* BEGIN RECORDS SHOWN *

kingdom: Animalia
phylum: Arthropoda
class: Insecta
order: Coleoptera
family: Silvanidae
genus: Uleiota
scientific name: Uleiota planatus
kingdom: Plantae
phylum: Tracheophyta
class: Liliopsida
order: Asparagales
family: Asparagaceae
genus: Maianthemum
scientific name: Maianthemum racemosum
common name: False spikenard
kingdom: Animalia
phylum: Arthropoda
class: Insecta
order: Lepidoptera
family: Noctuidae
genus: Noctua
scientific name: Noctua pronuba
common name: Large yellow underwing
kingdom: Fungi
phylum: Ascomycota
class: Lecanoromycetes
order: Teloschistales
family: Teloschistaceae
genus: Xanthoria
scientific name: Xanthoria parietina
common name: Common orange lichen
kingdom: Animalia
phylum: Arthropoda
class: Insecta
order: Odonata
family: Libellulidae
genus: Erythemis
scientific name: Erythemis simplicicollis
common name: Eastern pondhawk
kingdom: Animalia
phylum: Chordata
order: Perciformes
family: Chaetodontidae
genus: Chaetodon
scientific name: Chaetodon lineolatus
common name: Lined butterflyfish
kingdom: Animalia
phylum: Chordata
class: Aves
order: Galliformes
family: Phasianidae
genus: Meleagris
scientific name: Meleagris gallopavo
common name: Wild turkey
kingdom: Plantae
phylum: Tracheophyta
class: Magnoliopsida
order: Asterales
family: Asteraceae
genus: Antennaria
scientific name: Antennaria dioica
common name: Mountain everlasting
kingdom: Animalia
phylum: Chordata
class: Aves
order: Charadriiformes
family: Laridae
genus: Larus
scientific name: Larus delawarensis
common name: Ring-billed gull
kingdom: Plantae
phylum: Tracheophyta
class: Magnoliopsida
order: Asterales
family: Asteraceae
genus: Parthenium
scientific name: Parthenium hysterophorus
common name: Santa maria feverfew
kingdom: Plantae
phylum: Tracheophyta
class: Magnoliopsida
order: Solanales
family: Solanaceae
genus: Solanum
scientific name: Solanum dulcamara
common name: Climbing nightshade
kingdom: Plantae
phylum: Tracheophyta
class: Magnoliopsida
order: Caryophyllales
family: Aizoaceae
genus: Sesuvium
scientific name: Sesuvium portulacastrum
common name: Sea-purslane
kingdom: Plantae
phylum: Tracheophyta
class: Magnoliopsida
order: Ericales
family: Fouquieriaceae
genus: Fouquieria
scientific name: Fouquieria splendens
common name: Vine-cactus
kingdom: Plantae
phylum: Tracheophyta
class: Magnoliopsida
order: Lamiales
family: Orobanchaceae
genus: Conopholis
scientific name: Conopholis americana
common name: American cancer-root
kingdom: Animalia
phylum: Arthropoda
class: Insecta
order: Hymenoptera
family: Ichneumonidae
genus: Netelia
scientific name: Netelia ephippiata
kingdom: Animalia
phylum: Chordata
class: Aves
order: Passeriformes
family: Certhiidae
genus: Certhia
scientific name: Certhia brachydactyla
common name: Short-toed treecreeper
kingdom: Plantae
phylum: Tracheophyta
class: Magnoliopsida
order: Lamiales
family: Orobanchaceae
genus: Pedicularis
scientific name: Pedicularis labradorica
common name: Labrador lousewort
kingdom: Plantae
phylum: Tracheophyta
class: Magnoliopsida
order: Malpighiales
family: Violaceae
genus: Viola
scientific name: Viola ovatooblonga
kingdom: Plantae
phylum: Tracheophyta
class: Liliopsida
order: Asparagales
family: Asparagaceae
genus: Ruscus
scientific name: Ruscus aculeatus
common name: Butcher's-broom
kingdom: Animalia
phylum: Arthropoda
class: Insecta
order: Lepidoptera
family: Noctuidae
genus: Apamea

* END RECORDS SHOWN *

-- SET TASK --
Format every line of the material above as a JSON list of strings, with one string per line and any blank lines omitted.

-- COMPLETED TASK --
[
  "kingdom: Animalia",
  "phylum: Arthropoda",
  "class: Insecta",
  "order: Coleoptera",
  "family: Silvanidae",
  "genus: Uleiota",
  "scientific name: Uleiota planatus",
  "kingdom: Plantae",
  "phylum: Tracheophyta",
  "class: Liliopsida",
  "order: Asparagales",
  "family: Asparagaceae",
  "genus: Maianthemum",
  "scientific name: Maianthemum racemosum",
  "common name: False spikenard",
  "kingdom: Animalia",
  "phylum: Arthropoda",
  "class: Insecta",
  "order: Lepidoptera",
  "family: Noctuidae",
  "genus: Noctua",
  "scientific name: Noctua pronuba",
  "common name: Large yellow underwing",
  "kingdom: Fungi",
  "phylum: Ascomycota",
  "class: Lecanoromycetes",
  "order: Teloschistales",
  "family: Teloschistaceae",
  "genus: Xanthoria",
  "scientific name: Xanthoria parietina",
  "common name: Common orange lichen",
  "kingdom: Animalia",
  "phylum: Arthropoda",
  "class: Insecta",
  "order: Odonata",
  "family: Libellulidae",
  "genus: Erythemis",
  "scientific name: Erythemis simplicicollis",
  "common name: Eastern pondhawk",
  "kingdom: Animalia",
  "phylum: Chordata",
  "order: Perciformes",
  "family: Chaetodontidae",
  "genus: Chaetodon",
  "scientific name: Chaetodon lineolatus",
  "common name: Lined butterflyfish",
  "kingdom: Animalia",
  "phylum: Chordata",
  "class: Aves",
  "order: Galliformes",
  "family: Phasianidae",
  "genus: Meleagris",
  "scientific name: Meleagris gallopavo",
  "common name: Wild turkey",
  "kingdom: Plantae",
  "phylum: Tracheophyta",
  "class: Magnoliopsida",
  "order: Asterales",
  "family: Asteraceae",
  "genus: Antennaria",
  "scientific name: Antennaria dioica",
  "common name: Mountain everlasting",
  "kingdom: Animalia",
  "phylum: Chordata",
  "class: Aves",
  "order: Charadriiformes",
  "family: Laridae",
  "genus: Larus",
  "scientific name: Larus delawarensis",
  "common name: Ring-billed gull",
  "kingdom: Plantae",
  "phylum: Tracheophyta",
  "class: Magnoliopsida",
  "order: Asterales",
  "family: Asteraceae",
  "genus: Parthenium",
  "scientific name: Parthenium hysterophorus",
  "common name: Santa maria feverfew",
  "kingdom: Plantae",
  "phylum: Tracheophyta",
  "class: Magnoliopsida",
  "order: Solanales",
  "family: Solanaceae",
  "genus: Solanum",
  "scientific name: Solanum dulcamara",
  "common name: Climbing nightshade",
  "kingdom: Plantae",
  "phylum: Tracheophyta",
  "class: Magnoliopsida",
  "order: Caryophyllales",
  "family: Aizoaceae",
  "genus: Sesuvium",
  "scientific name: Sesuvium portulacastrum",
  "common name: Sea-purslane",
  "kingdom: Plantae",
  "phylum: Tracheophyta",
  "class: Magnoliopsida",
  "order: Ericales",
  "family: Fouquieriaceae",
  "genus: Fouquieria",
  "scientific name: Fouquieria splendens",
  "common name: Vine-cactus",
  "kingdom: Plantae",
  "phylum: Tracheophyta",
  "class: Magnoliopsida",
  "order: Lamiales",
  "family: Orobanchaceae",
  "genus: Conopholis",
  "scientific name: Conopholis americana",
  "common name: American cancer-root",
  "kingdom: Animalia",
  "phylum: Arthropoda",
  "class: Insecta",
  "order: Hymenoptera",
  "family: Ichneumonidae",
  "genus: Netelia",
  "scientific name: Netelia ephippiata",
  "kingdom: Animalia",
  "phylum: Chordata",
  "class: Aves",
  "order: Passeriformes",
  "family: Certhiidae",
  "genus: Certhia",
  "scientific name: Certhia brachydactyla",
  "common name: Short-toed treecreeper",
  "kingdom: Plantae",
  "phylum: Tracheophyta",
  "class: Magnoliopsida",
  "order: Lamiales",
  "family: Orobanchaceae",
  "genus: Pedicularis",
  "scientific name: Pedicularis labradorica",
  "common name: Labrador lousewort",
  "kingdom: Plantae",
  "phylum: Tracheophyta",
  "class: Magnoliopsida",
  "order: Malpighiales",
  "family: Violaceae",
  "genus: Viola",
  "scientific name: Viola ovatooblonga",
  "kingdom: Plantae",
  "phylum: Tracheophyta",
  "class: Liliopsida",
  "order: Asparagales",
  "family: Asparagaceae",
  "genus: Ruscus",
  "scientific name: Ruscus aculeatus",
  "common name: Butcher's-broom",
  "kingdom: Animalia",
  "phylum: Arthropoda",
  "class: Insecta",
  "order: Lepidoptera",
  "family: Noctuidae",
  "genus: Apamea"
]